The new approach satisfies key statistical properties for phylogenetic inference

Extensions to phylogenetic invariants improve detection of process violations

Abstract

Recently there has been renewed interest in phylogenetic inference methods based on phylogenetic invariants, alongside the related Markov invariants. Broadly speaking, both these approaches give rise to polynomial functions of sequence site patterns that, in expectation value, either vanish for particular evolutionary trees (in the case of phylogenetic invariants) or have well understood transformation properties (in the case of Markov invariants). While both approaches have been valued for their intrinsic mathematical interest, it is not clear how they relate to each other, and to what extent they can be used as practical tools for inference of phylogenetic trees.
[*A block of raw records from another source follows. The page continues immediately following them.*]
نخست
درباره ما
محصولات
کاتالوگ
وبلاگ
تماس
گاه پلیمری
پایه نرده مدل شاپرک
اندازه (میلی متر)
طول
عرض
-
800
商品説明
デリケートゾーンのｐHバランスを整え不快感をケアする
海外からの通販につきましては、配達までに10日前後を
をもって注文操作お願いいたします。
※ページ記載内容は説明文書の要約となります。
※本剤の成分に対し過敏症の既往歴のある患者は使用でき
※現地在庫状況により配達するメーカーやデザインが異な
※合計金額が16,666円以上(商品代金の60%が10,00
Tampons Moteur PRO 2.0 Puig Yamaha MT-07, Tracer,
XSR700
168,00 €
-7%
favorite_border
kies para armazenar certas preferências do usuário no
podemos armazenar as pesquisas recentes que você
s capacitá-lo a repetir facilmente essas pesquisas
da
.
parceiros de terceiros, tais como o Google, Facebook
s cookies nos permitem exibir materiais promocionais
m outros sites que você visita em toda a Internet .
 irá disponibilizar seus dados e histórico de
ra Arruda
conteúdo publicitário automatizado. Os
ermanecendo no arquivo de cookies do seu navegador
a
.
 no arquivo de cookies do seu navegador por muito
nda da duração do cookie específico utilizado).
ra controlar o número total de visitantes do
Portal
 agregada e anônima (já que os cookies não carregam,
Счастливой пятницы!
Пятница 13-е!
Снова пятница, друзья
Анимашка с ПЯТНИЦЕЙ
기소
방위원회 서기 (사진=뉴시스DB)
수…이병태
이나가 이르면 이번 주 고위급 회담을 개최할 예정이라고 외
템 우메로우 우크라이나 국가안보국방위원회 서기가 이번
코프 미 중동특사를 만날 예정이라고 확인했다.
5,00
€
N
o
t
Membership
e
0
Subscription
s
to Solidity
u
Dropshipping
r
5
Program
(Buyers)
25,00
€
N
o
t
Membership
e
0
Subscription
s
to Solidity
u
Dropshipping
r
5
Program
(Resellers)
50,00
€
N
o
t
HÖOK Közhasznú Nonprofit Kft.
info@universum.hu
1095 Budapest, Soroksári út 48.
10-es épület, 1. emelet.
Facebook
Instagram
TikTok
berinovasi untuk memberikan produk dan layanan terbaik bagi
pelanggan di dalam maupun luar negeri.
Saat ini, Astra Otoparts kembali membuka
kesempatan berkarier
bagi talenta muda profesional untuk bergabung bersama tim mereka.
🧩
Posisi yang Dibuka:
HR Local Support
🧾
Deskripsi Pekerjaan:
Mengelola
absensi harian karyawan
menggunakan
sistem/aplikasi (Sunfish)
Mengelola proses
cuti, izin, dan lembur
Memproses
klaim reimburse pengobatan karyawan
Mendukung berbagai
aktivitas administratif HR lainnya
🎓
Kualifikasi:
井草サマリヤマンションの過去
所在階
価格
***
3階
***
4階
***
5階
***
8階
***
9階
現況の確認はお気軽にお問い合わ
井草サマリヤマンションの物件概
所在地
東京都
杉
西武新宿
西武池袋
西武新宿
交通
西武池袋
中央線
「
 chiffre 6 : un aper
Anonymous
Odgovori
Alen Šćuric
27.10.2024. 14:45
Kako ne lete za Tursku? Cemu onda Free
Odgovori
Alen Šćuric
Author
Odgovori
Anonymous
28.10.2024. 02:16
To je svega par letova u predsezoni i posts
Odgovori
In this paper, by focusing on the special case of binary sequence data and quartets of taxa, we are able to view these two different polynomial-based approaches within a common framework. To motivate the discussion, we present three desirable statistical properties that we argue any phylogenetic method should satisfy: (1) sensible behaviour under reordering of input sequences; (2) stability as the taxa evolve independently according to a Markov process; and (3) ability to detect if the conditions of a continuous-time process are violated. Motivated by these statistical properties, we develop and explore several new phylogenetic inference methods. In particular, we develop a statistical bias-corrected version of the Markov invariants approach which satisfies all three properties. We also extend previous work by showing that the phylogenetic invariants can be implemented in such a way as to satisfy property (3). A simulation study shows that, in comparison to other methods, our new proposed approach based on bias-corrected Markov invariants is extremely powerful for phylogenetic inference.